▶ ИССЛЕДУЕМЫЙ ТЕКСТ
- - -

Остается версия о том, что Берия (именно Берия) умышленно задержал вызов врачей. По воспоминаниям бывшего сотрудника Управления охраны отставного генерал-майора Н.П. Новика, увидев лежащего на полу Сталина, офицеры охраны «стали звонить начальнику Управления охраны и министру МГБ С.Д. Игнатьеву, а затем сообщили о случившемся Маленкову.
Ночью на дачу приезжали Хрущев и Булганин (но почему-то не вошли к Сталину). Затем – дважды – Берия с Маленковым. Охране было сказано не беспокоить спящего вождя… Врачи же появились только утром 2 марта вместе с министром здравоохранения А.Ф. Третьяковым и начальником Лечебно-санитарного управления Кремля И.И. Купериным… Вождь оставался без медицинской помощи несколько часов».
Фактическая сторона событий у меня сомнений не вызывает. А вот традиционная интерпретация насчет злодея Берии, слишком поздно вызвавшего врачей, нисколько не убеждает. Первыми-то на сталинскую дачу прибыли Хрущев с Булганиным, но вызывать врачей сразу же не стали. Берия появился только некоторое время спустя, да и то в паре с Маленковым. Ясно, что единолично решить, вызывать или не вызывать врачей, он в принципе не мог. И уж совсем невероятно, что четверо руководящих деятелей Президиума ЦК, составлявшие его Бюро, здесь же, на даче, успели быстренько составить заговор и решили специально отложить вызов врачей, чтобы Иосиф Виссарионович уж точно не выкарабкался. Ведь в тот момент никто не знал, насколько безнадежно состояние Сталина. И если бы он все-таки уцелел и узнал, что соратники желали его смерти, судьбе «четверки» не позавидуешь. Кроме того, ее члены не доверяли друг другу, что тоже не создавало почвы для успешного заговора. Задержку же с вызовом врачей вполне логично объяснить тем, что Хрущев, Маленков, Булганин и Берия, узнав, что Сталину худо, элементарно растерялись. Все они привыкли, что вождь думает за них, принимая принципиальные решения, и страшились послесталинского будущего, с неизбежной борьбой за власть. Поэтому подсознательно поддерживали надежду, что товарищ Сталин, может быть, просто крепко спит, и все еще обойдется, и им пока не придется принимать на себя всю ответственность за руководство страной.

- - -

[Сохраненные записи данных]
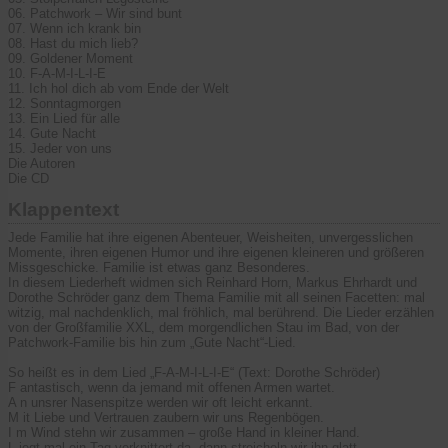
06. Patchwork – Wir sind bunt
07. Wenn ich krank bin
08. Hast du mich lieb?
09. Goldener Moment
10. F-A-M-I-L-I-E
11. Ich hol dich ab vom Ende der Welt
12. Sonntagmorgen
13. Ein Lied für alle
14. Gute Nacht
15. Jeder von uns
Die Autoren
Die CD
Klappentext
Jede Familie hat ihre eigenen Abenteuer, Weisheiten, unvergesslichen
Momente, ihren eigenen Humor und ihre eigenen kleineren und größeren
Missgeschicke. Familie ist etwas ganz Besonderes.
In diesem Liederheft widmen sich Reinhard Horn, Markus Ehrhardt und
Dorothe Schröder ganz dem Thema Familie mit all seinen Facetten: mal
witzig, mal nachdenklich, mal fröhlich, mal berührend. Die Lieder erzählen
von der Großfamilie XXL, dem morgendlichen Stau im Bad, von der
Patchwork-Familie bis hin zum „Gute Nacht“-Lied.
So heißt es in dem Lied „F-A-M-I-L-I-E“ (Text: Dorothe Schröder)
F antastisch, wenn da jemand mit offenen Armen wartet.
A n unsrer Nasenspitze werden wir oft leicht erkannt.
M it Liebe und Vertrauen zaubern wir uns Regenbögen.
I m Wind stehn wir zusammen – große Hand in kleiner Hand.
L iegt mal ein Tag verknittert da, dann streicheln wir ihn glatt.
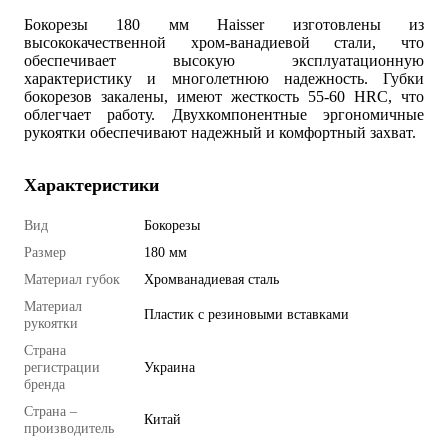
Бокорезы 180 мм Haisser изготовлены из
высококачественной хром-ванадиевой стали, что
обеспечивает высокую эксплуатационную
характеристику и многолетнюю надежность. Губки
бокорезов закалены, имеют жесткость 55-60 HRC, что
облегчает работу. Двухкомпонентные эргономичные
рукоятки обеспечивают надежный и комфортный захват.
Характеристики
Вид
Бокорезы
Размер
180 мм
Материал губок
Хромванадиевая сталь
Материал
Пластик с резиновыми вставками
рукоятки
Страна
регистрации
Украина
бренда
Страна –
Китай
производитель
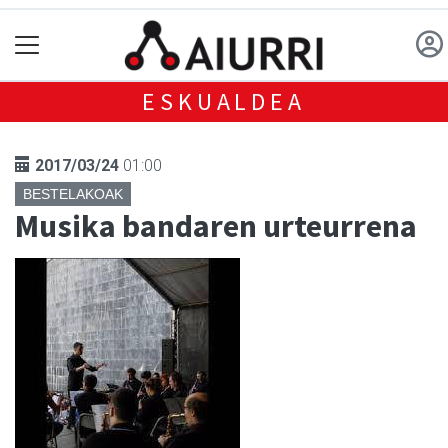
ESKUALDEA
2017/03/24
01:00
BESTELAKOAK
Musika bandaren urteurrena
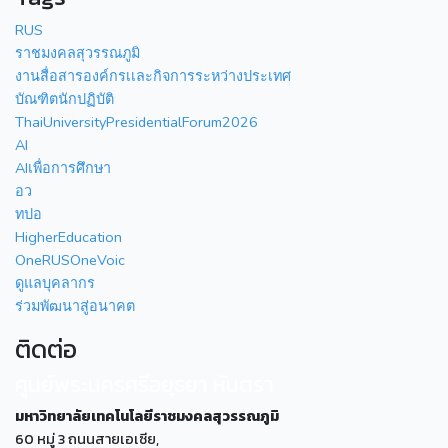
RUS
ราชมงคลสุวรรณภูมิ
งานสื่อสารองค์กรเเละกิจการระหว่างประเทศ
บัณฑิตนักปฏิบัติ
ThaiUniversityPresidentialForum2026
AI
AIเพื่อการศึกษา
อว
ทปอ
HigherEducation
OneRUSOneVoic
ดูแลบุคลากร
ร่วมพัฒนาสู่อนาคต
ติดต่อ
ศูนย์พระนครศรีอยุธยา หันตรา
มหาวิทยาลัยเทคโนโลยีราชมงคลสุวรรณภูมิ
60 หมู่ 3 ถนนสายเอเซีย,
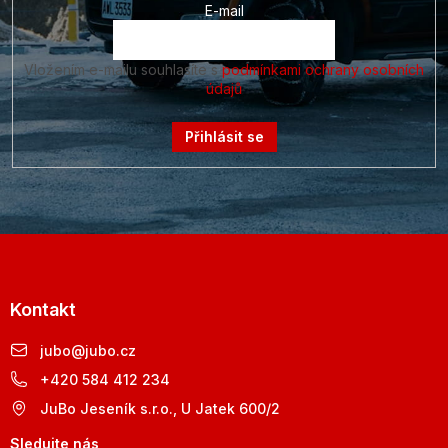
E-mail
Vložením e-mailu souhlasíte s
podmínkami ochrany osobních
údajů
Přihlásit se
Kontakt
jubo
@
jubo.cz
+420 584 412 234
JuBo Jeseník s.r.o., U Jatek 600/2
Sledujte nás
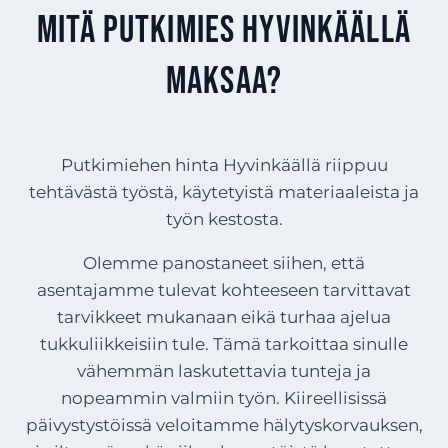
mitä putkimies Hyvinkäällä
maksaa?
Putkimiehen hinta Hyvinkäällä riippuu
tehtävästä työstä, käytetyistä materiaaleista ja
työn kestosta.
Olemme panostaneet siihen, että
asentajamme tulevat kohteeseen tarvittavat
tarvikkeet mukanaan eikä turhaa ajelua
tukkuliikkeisiin tule. Tämä tarkoittaa sinulle
vähemmän laskutettavia tunteja ja
nopeammin valmiin työn. Kiireellisissä
päivystystöissä veloitamme hälytyskorvauksen,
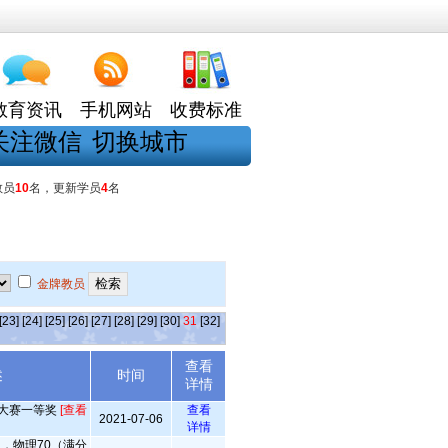
教育资讯
手机网站
收费标准
关注微信
切换城市
教员
10
名，更新学员
4
名
金牌教员
[23]
[24]
[25]
[26]
[27]
[28]
[29]
[30]
31
[32]
查看
述
时间
详情
机大赛一等奖
[查看
查看
2021-07-06
详情
），物理70（满分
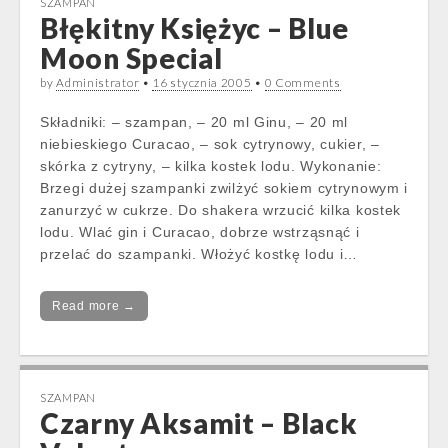
SZAMPAN
Błękitny Księżyc – Blue
Moon Special
by
Administrator
•
16 stycznia 2005
•
0 Comments
Składniki: – szampan, – 20 ml Ginu, – 20 ml
niebieskiego Curacao, – sok cytrynowy, cukier, –
skórka z cytryny, – kilka kostek lodu. Wykonanie:
Brzegi dużej szampanki zwilżyć sokiem cytrynowym i
zanurzyć w cukrze. Do shakera wrzucić kilka kostek
lodu. Wlać gin i Curacao, dobrze wstrząsnąć i
przelać do szampanki. Włożyć kostkę lodu i…
Read more →
SZAMPAN
Czarny Aksamit – Black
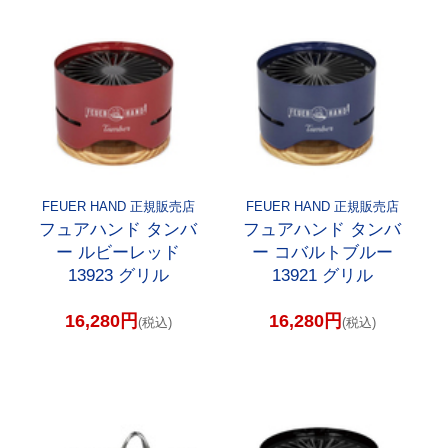
FEUER HAND 正規販売店
FEUER HAND 正規販売店
フュアハンド タンバ
フュアハンド タンバ
ー ルビーレッド
ー コバルトブルー
13923 グリル
13921 グリル
16,280円
16,280円
(税込)
(税込)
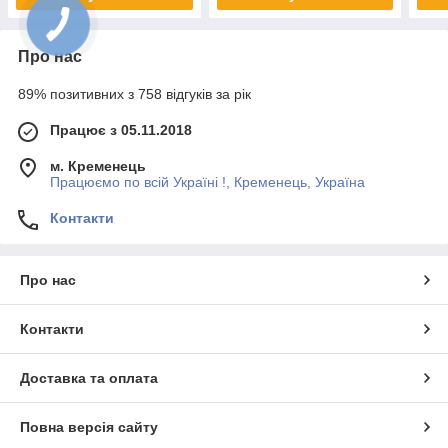
Про нас
89% позитивних з 758 відгуків за рік
Працює з 05.11.2018
м. Кременець
Працюємо по всій Україні !, Кременець, Україна
Контакти
Про нас
Контакти
Доставка та оплата
Повна версія сайту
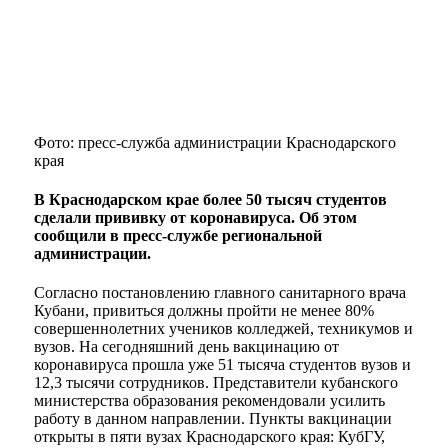
Фото: пресс-служба администрации Краснодарского
края
В Краснодарском крае более 50 тысяч студентов
сделали прививку от коронавируса. Об этом
сообщили в пресс-службе региональной
администрации.
Согласно постановлению главного санитарного врача
Кубани, привиться должны пройти не менее 80%
совершеннолетних учеников колледжей, техникумов и
вузов. На сегодняшний день вакцинацию от
коронавируса прошла уже 51 тысяча студентов вузов и
12,3 тысячи сотрудников. Представители кубанского
министерства образования рекомендовали усилить
работу в данном направлении. Пункты вакцинации
открыты в пяти вузах Краснодарского края: КубГУ,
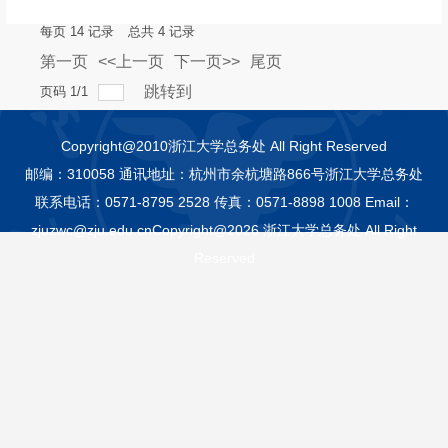
每页
14
记录
总共
4
记录
第一页
<<上一页
下一页>>
尾页
跳转到
页码
1
/
1
Copyright@2010浙江大学总务处 All Right Reserved
邮编：310058 通讯地址：杭州市余杭塘路866号浙江大学总务处
联系电话：0571-8795 2528 传真：0571-8898 1008 Email：
zjuzwc@zju.edu.cnCopyright@2026 浙江大学总务处 All Right
Reserved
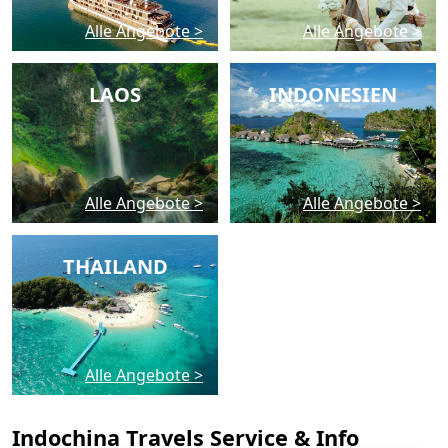
Alle Angebote >
Alle Angebote >
LAOS
INDONESIEN
Alle Angebote >
Alle Angebote >
THAILAND
Alle Angebote >
Indochina Travels Service & Info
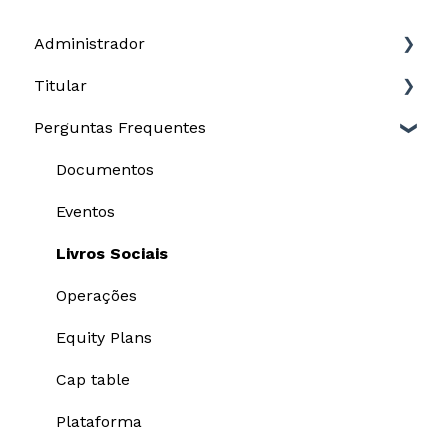
Administrador
Titular
Governança
Perguntas Frequentes
Cap table
Opções
Equity plans
Documentos
Documentos
Plataforma
Equity plans
Eventos
Escrituração
Configurações
Livros Sociais
Relatório para DIRPF
Operações
Equity Plans
Cap table
Plataforma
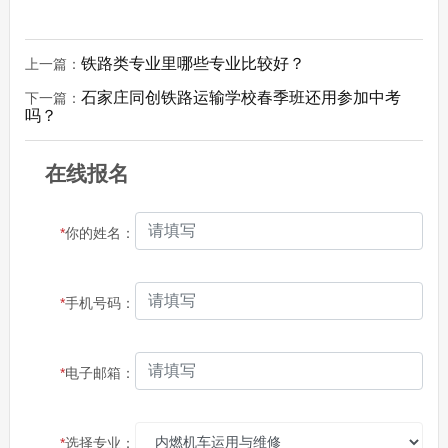
铁路类专业里哪些专业比较好？
上一篇：
石家庄同创铁路运输学校春季班还用参加中考
下一篇：
吗？
在线报名
*
你的姓名：
*
手机号码：
*
电子邮箱：
*
选择专业：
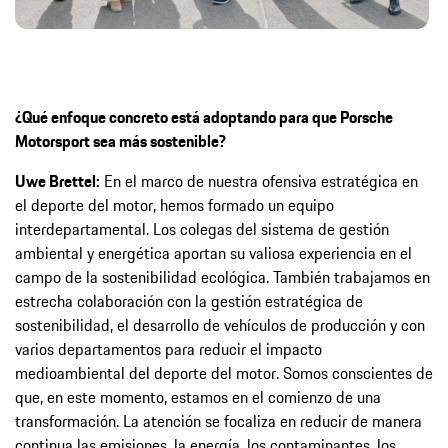
¿Qué enfoque concreto está adoptando para que Porsche
Motorsport sea más sostenible?
Uwe Brettel:
En el marco de nuestra ofensiva estratégica en
el deporte del motor, hemos formado un equipo
interdepartamental. Los colegas del sistema de gestión
ambiental y energética aportan su valiosa experiencia en el
campo de la sostenibilidad ecológica. También trabajamos en
estrecha colaboración con la gestión estratégica de
sostenibilidad, el desarrollo de vehículos de producción y con
varios departamentos para reducir el impacto
medioambiental del deporte del motor. Somos conscientes de
que, en este momento, estamos en el comienzo de una
transformación. La atención se focaliza en reducir de manera
continua las emisiones, la energía, los contaminantes, los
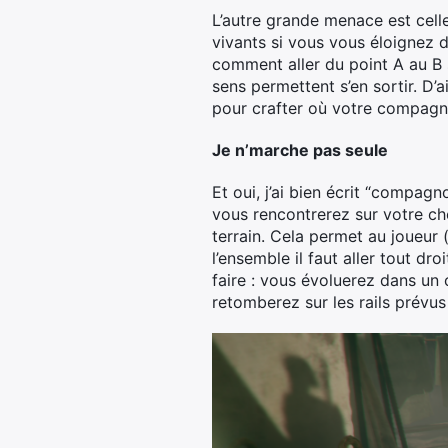
L’autre grande menace est celle
vivants si vous vous éloignez de
comment aller du point A au B s
sens permettent s’en sortir. D’a
pour crafter où votre compagno
Je n’marche pas seule
Et oui, j’ai bien écrit “compag
vous rencontrerez sur votre che
terrain. Cela permet au joueu
l’ensemble il faut aller tout dr
faire : vous évoluerez dans un 
retomberez sur les rails prévus p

- - -

▶ УСЛОВИЕ ЗАДАНИЯ
Когда и в чьем сопровождении на даче появились врачи, согласно исследуемому тексту о болезни Сталина?

▶ ВАШ ОТВЕТ
Врачи появились только утром 2 марта вместе с министром здравоохранения А.Ф. Третьяковым и начальником Лечебно-санитарного управления Кремля И.И. Купериным.